Lorsque que l'on apprenez que le récent vainqueur du Tour de France et champion Olympique du contre la montre avait pour objectif de remporter le Giro 2013, il n'en fallait pas plus pour dire que celui-ci pourrait être plié d'avance. Un parcours avec des chronos avantageant l'homme aux rouflaquettes prêtait à ce genre de commentaires. Pourtant, le début d'année du protégé de Sky, presque fantomatique nous a fait changé d'avis. De plus, il semble qu'il n'est plus en odeur de sainteté dans son équipe, après être réfuté par son manager Dave Braislford lorsque celui-ci voulait tenter le doublé Giro-Tour, en assurant que le leadership échouerait à Chris Froome, son coéquipier, Rigoberto Uran, deuxième actuellement du général, et peut être lassé de ronger son frein, souhaite accrocher une belle place sur le podium. Enfin, le temps perdu à cause d'une chute lors de la 4ème étape ne lui ressemble pas. Et si Sir Wiggins n'était pas bien ?
Ce deux hommes sont donc largement attendus, mais ne sont pas les seuls sur la route, et le duo pourrait se transformer en duo si Ryder Hesjedal, le tentant du titre continue sur ses performances entrevues à Liège-Bastogne-Liège et sont très bon début de Giro. Avec une équipe moins redoutable qu'Astana et Sky, il pourrait tirer son épingle du jeu lorsque Nibali et Wiggins se regarderont et profiter du duel tant attendu pour s'imposer un peu à la surprise général, comme l'année dernière.

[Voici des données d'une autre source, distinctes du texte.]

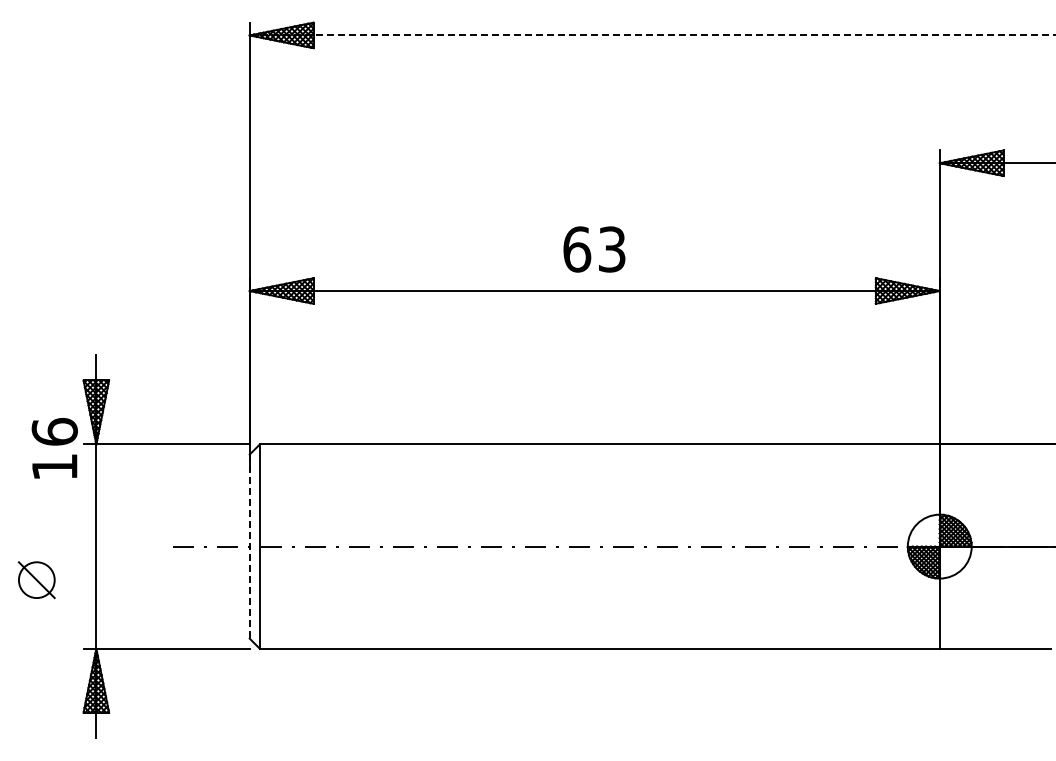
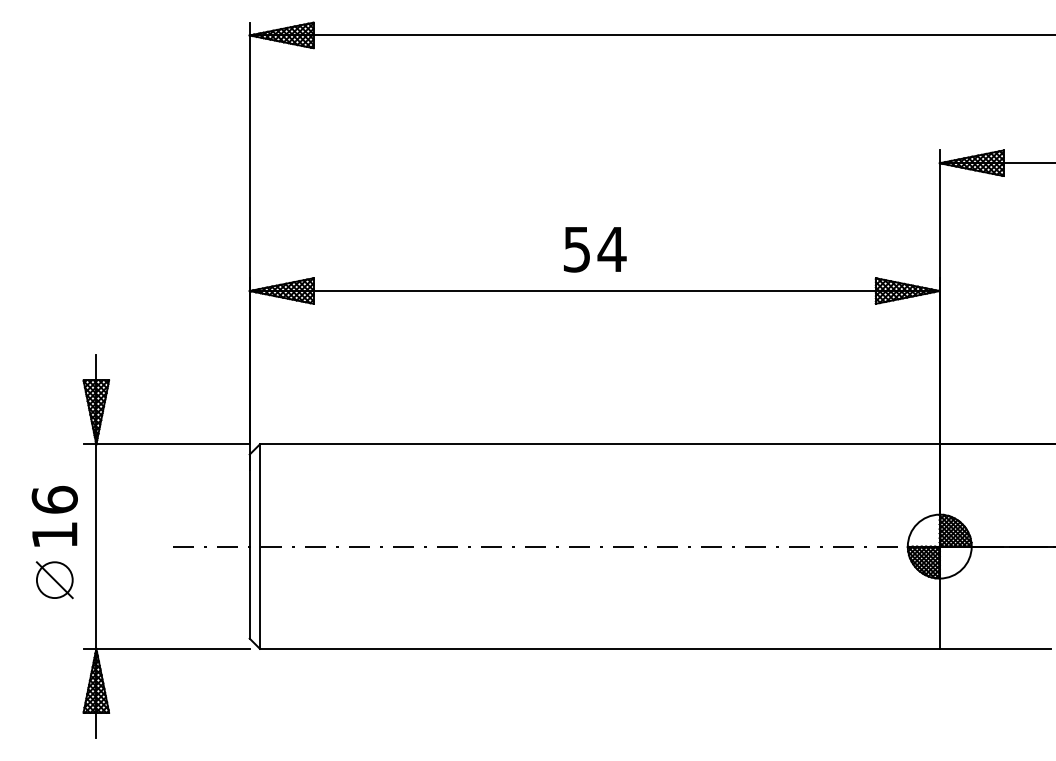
line at (652, 35): dashed -> solid
text at (594, 249): 63 -> 54
text at (54, 448) position: (54, 448) -> (54, 516)
line at (249, 547): dashed -> solid
part at (36, 580) position: (36, 580) -> (54, 580)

D'autres surprises pourraient apparaitre dans ce Tour d'Italie, et notamment le jeune Intxausti, encore méconnu du grand public, mais qui à les capacités pour accrocher un top 5 voir le podium si il hausse ses performances lorsque la route grimpe. Bien entouré dans son équipe, il fait office d'inconnu dans la course au podium. Derrière, Rigoberto Uran, qui a annoncé la couleur en interview dernièrement pourrait bien s'accrocher au première place en suivant son leader en montagne, voir le dépasser en cas de défaillance, comme lors de la Vuelta 2011, et la passation de pouvoir entre Wiggins et Froome. Attention aussi à l'incroyable Santambrogio, intenable ces derniers temps, le transfuge de BMC s'est épanoui dans sa nouvelle équipe, Vini Fantini. Cependant, sa faible capacité dans les chronos ne fait pas de lui un candidat crédible au podium, mais une place dans les 5 premiers, à domicile, pourraient largement contenter le renouveau de l'italien.
Enfin, un tryptique de potentiel outsider se détache, avec Scarponi, Evans et Gesink. Le premier est en forme mais parait trop juste, au vue de son âge et des chronos à venir pour aller chercher une victoire finale. Le second, est dans une phase descendante et ne fera que de la figuration dans ce Tour d'Italie, sauf si il retrouve la forme du Tour 2011. Enfin, l’éternel favori Gesink se cherche encore depuis ses nombreux déboires et se contenterait d'une place dans les 10 pour mettre fin à sa malchance dans les courses de trois semaines depuis quelques années.
Coté français, le duo Betancur-Pozzovivo d'AG2R pourrait bien exploser en montagne, mais leur faculté en contre le montre et leur retard déjà au classement est préjudiciable dans un Giro roulant. Enfin, le seul français pouvant accrocher une place au général, Jeanesson qui a déjà perdu Casar, souffre de la concurrence du sprinter Bouhanni et son train, et doit se débrouiller seul lorsque la route s’élève. Un top 20 ou15 serait miraculeux au vu des difficulté qu'il rencontre.
Ce Giro Di Italia nouveau cru, s'avère meilleur que les années précédente avec un plateau relevé et su suspense quand au déroulement de cette course. Un suspense qui pourrait prendre un coup samedi, lors du long contre la montre de 55km où les écarts seront conséquents.